About a year and a half ago, we bought a Washington Orange potted tree (Citrus sinensis (L.) Osbeck) to add to our indoor container garden. (In its pot, it’s now about 5-feet tall.) Once we got it home, it went through several blooming cycles, although the the fruits never grew more than a centimeter or so before falling off. Then, there was one, one orange that was hanging on…
I posted this image on Instagram the day after the 2016 election and the orange was suddenly embued with symbolic significance:
From there, I never moved the tree (I tend to rotate my plants to give them more equitable lighting) and avoided all pruning and aggressive cleanings so as not to disturb or upset its needs. Between blooms it would seem that all of the tree’s energy was going toward the one fruit. Leaves fell off, leaving bare or near bare branches. Just when I would think, okay, this fruit is killing the tree, suddenly a new burst of growth would emerge with fragrant white flowers.

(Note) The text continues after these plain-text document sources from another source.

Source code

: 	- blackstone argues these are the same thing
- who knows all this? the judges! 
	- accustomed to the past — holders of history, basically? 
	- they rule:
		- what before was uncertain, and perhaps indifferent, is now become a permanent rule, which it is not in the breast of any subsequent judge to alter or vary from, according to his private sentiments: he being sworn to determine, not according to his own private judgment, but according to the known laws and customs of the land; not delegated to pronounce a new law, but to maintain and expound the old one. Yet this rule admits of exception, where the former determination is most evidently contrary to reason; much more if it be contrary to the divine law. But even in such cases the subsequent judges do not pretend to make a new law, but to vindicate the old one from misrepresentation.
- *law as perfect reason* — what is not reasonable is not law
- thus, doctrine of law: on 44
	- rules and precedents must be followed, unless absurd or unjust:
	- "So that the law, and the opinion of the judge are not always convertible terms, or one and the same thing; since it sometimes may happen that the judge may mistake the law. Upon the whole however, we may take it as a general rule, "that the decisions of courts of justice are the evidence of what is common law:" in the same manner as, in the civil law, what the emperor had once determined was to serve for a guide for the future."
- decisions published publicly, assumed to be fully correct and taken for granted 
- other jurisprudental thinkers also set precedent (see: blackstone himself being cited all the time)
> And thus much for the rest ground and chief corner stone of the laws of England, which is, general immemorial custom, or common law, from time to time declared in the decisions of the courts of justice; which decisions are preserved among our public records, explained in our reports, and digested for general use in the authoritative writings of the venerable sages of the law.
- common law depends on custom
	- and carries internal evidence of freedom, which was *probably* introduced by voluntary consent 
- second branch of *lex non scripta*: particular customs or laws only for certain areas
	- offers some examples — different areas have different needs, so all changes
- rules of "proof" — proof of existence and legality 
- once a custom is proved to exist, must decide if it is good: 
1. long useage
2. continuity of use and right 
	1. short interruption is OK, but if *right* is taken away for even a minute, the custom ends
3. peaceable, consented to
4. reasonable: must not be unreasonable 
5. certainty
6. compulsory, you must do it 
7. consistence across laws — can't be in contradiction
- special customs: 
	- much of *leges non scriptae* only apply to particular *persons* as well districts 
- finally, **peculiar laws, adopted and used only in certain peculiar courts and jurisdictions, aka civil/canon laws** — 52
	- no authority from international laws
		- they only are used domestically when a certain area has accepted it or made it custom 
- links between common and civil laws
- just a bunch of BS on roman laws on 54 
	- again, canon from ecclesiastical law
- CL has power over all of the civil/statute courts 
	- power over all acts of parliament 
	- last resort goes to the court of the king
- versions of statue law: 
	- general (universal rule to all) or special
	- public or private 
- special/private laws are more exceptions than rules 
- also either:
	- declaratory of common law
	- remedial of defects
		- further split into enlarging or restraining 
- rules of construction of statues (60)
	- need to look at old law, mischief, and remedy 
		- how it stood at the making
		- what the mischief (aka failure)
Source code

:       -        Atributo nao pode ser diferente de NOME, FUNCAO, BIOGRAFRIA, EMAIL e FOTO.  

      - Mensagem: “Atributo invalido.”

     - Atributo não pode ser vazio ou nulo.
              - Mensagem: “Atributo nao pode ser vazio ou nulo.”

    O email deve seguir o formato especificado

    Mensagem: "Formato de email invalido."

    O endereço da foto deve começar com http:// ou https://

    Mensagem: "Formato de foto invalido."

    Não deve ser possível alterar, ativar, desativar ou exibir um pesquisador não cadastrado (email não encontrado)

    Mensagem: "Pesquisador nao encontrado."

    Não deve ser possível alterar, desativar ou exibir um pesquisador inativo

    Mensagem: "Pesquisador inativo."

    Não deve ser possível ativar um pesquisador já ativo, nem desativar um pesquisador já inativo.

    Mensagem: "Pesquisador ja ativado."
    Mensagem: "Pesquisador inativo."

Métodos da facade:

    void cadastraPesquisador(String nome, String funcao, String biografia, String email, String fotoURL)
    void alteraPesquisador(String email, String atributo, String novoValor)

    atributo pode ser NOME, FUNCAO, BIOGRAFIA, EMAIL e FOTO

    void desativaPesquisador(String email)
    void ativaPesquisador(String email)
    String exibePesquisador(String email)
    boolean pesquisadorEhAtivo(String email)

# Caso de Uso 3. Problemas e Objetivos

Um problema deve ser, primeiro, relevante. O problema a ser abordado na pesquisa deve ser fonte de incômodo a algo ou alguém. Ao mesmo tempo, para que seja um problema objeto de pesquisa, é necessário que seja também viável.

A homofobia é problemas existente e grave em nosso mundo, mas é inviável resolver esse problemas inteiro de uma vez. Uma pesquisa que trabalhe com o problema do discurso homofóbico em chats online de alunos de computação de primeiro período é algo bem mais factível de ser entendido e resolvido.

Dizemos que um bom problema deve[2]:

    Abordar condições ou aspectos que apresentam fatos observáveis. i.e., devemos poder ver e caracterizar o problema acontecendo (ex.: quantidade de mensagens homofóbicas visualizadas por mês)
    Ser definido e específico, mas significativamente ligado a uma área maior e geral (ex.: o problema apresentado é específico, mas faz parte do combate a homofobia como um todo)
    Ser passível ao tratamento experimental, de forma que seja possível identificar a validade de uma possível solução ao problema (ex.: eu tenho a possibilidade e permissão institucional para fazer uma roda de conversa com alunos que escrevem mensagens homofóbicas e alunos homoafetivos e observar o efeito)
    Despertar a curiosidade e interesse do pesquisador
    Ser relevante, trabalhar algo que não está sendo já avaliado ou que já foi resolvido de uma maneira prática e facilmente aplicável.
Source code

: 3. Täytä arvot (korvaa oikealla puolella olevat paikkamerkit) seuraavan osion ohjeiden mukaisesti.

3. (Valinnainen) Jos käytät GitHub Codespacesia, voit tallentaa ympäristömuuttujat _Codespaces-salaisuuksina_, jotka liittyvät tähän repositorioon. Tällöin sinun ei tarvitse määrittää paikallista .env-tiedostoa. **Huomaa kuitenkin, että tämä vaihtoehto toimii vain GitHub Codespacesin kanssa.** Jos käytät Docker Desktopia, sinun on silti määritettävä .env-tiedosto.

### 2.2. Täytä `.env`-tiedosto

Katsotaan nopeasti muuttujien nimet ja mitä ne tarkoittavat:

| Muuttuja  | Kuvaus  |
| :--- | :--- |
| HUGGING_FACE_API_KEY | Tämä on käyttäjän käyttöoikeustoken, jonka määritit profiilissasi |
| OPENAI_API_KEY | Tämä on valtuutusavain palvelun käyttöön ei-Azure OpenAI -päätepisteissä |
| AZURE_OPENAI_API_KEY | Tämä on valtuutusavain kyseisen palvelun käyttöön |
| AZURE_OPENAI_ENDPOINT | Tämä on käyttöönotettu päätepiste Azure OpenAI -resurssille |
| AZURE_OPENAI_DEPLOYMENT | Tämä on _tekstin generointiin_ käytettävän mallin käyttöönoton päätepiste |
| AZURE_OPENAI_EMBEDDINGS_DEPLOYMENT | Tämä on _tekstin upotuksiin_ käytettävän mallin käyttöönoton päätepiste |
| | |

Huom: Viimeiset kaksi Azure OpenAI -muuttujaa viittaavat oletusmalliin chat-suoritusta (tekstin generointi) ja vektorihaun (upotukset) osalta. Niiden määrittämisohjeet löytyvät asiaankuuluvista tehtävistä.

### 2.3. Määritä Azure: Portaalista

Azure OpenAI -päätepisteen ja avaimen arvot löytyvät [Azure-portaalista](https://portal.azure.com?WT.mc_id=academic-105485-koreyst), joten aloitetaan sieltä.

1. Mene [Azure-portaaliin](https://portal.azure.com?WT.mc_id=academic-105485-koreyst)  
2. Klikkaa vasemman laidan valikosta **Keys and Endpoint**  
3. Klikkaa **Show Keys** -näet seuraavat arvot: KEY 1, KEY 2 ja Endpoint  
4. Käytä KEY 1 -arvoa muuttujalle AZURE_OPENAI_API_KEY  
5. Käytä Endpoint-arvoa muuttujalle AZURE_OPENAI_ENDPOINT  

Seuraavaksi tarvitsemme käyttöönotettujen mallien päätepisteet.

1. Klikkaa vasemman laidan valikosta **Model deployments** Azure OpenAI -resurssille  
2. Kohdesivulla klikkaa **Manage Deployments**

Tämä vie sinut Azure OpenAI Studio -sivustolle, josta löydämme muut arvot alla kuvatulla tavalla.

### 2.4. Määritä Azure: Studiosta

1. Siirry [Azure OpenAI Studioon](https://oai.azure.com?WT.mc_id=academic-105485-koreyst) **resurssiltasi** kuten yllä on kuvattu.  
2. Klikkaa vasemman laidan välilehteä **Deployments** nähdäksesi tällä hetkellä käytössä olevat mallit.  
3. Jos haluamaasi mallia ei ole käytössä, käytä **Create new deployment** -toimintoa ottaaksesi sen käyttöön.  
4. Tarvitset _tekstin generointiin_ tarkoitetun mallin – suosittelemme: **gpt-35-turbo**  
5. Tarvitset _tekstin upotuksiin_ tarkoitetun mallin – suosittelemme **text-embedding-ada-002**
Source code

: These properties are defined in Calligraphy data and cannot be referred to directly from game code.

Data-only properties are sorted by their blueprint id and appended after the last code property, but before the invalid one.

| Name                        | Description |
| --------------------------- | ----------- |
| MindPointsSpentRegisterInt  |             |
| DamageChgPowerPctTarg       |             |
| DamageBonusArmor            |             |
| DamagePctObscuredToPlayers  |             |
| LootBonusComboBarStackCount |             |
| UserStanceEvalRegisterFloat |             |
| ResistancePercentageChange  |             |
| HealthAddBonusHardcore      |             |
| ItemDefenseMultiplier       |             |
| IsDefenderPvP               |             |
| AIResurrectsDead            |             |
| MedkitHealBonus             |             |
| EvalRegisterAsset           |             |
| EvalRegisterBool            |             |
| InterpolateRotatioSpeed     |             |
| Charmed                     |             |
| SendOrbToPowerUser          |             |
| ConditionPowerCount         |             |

Still, the one fruit hung on. As it got heavier, its branch bowed under the weight. Its branch began to wooden, to strengthen. Still, I was nervous, so I propted the branch up with a bamboo crutch.
The orange did hang on through its ripening. I agonized over how to use this precious fruit once it had matured — garnish for an old fashioned led the list of possibilities. At the same time, I worried that it would be no good.
We harvested it on Friday, September 29th. I decided to peel and eat it — plain and simple. It was the juiciest, sweetest orange I have tasted.